=== Begin Enclosure ===

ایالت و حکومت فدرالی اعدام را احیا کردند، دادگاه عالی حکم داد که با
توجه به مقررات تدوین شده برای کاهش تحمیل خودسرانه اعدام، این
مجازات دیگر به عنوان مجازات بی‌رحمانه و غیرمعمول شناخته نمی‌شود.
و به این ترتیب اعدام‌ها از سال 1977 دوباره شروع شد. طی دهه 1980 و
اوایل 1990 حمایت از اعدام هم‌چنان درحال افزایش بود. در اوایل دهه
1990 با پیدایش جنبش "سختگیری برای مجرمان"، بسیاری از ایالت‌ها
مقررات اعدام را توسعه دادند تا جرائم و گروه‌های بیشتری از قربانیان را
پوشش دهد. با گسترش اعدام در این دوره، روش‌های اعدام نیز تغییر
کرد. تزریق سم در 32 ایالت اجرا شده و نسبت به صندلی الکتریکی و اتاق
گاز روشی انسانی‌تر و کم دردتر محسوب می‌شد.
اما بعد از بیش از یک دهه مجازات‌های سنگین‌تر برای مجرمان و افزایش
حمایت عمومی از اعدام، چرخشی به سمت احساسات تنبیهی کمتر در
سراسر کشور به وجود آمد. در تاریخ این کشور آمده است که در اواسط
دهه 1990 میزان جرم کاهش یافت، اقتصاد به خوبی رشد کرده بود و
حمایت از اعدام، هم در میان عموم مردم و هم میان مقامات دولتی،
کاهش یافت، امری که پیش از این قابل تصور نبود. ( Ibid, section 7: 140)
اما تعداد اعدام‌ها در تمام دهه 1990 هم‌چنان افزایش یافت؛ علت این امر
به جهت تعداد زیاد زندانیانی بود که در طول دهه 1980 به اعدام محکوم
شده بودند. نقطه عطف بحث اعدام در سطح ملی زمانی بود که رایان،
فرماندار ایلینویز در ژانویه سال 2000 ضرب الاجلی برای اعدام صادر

=== End Enclosure ===
=== Begin Enclosure ===

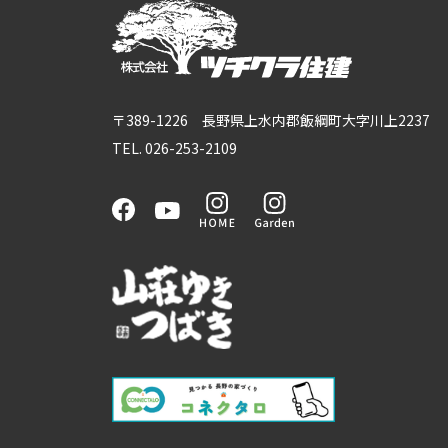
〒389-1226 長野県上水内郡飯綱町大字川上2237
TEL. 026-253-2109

=== End Enclosure ===

* _Description of the task_
Give the lines of data from the one that contains "ایالت و حکومت" through the one that contains "حمایت عمومی از" as a JSON list of strings, one string per line, with blank lines left out.

* _Exercise result_
[
  "ایالت و حکومت فدرالی اعدام را احیا کردند، دادگاه عالی حکم داد که با",
  "توجه به مقررات تدوین شده برای کاهش تحمیل خودسرانه اعدام، این",
  "مجازات دیگر به عنوان مجازات بی‌رحمانه و غیرمعمول شناخته نمی‌شود.",
  "و به این ترتیب اعدام‌ها از سال 1977 دوباره شروع شد. طی دهه 1980 و",
  "اوایل 1990 حمایت از اعدام هم‌چنان درحال افزایش بود. در اوایل دهه",
  "1990 با پیدایش جنبش \"سختگیری برای مجرمان\"، بسیاری از ایالت‌ها",
  "مقررات اعدام را توسعه دادند تا جرائم و گروه‌های بیشتری از قربانیان را",
  "پوشش دهد. با گسترش اعدام در این دوره، روش‌های اعدام نیز تغییر",
  "کرد. تزریق سم در 32 ایالت اجرا شده و نسبت به صندلی الکتریکی و اتاق",
  "گاز روشی انسانی‌تر و کم دردتر محسوب می‌شد.",
  "اما بعد از بیش از یک دهه مجازات‌های سنگین‌تر برای مجرمان و افزایش",
  "حمایت عمومی از اعدام، چرخشی به سمت احساسات تنبیهی کمتر در"
]